- Goal of the exercise: From the line that contains "732 395 6200" down to the last line of the data below, transcribe every line exactly.

^^^^^^^^^^^^^^^^

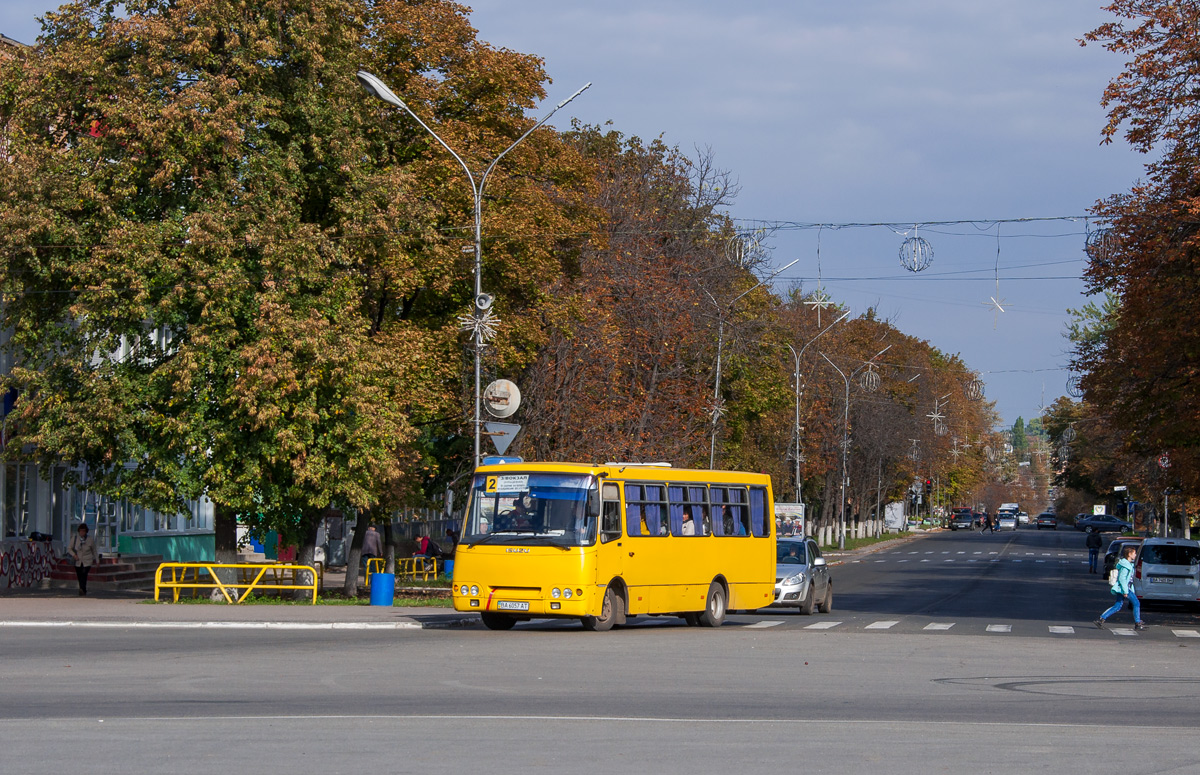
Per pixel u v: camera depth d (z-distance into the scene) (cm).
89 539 3422
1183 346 3175
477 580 2327
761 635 2356
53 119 3064
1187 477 3716
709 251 5134
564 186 4003
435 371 3519
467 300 3634
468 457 3959
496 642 2078
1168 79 2977
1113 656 2002
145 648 1919
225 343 2917
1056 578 5431
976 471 14462
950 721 1180
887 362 10175
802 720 1170
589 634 2292
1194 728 1162
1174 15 2961
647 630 2480
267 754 944
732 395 6200
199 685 1411
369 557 4141
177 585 3030
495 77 3659
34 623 2422
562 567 2281
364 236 3170
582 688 1417
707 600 2686
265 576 3672
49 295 3088
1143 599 3622
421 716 1159
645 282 4403
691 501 2659
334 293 3089
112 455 3067
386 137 3556
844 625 2789
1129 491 7912
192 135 2888
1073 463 11838
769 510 2998
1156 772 906
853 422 8369
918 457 10131
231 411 2955
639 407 4209
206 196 2970
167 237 2936
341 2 3130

^^^^^^^^^^^^^^^^

- Response:
732 395 6200
199 685 1411
369 557 4141
177 585 3030
495 77 3659
34 623 2422
562 567 2281
364 236 3170
582 688 1417
707 600 2686
265 576 3672
49 295 3088
1143 599 3622
421 716 1159
645 282 4403
691 501 2659
334 293 3089
112 455 3067
386 137 3556
844 625 2789
1129 491 7912
192 135 2888
1073 463 11838
769 510 2998
1156 772 906
853 422 8369
918 457 10131
231 411 2955
639 407 4209
206 196 2970
167 237 2936
341 2 3130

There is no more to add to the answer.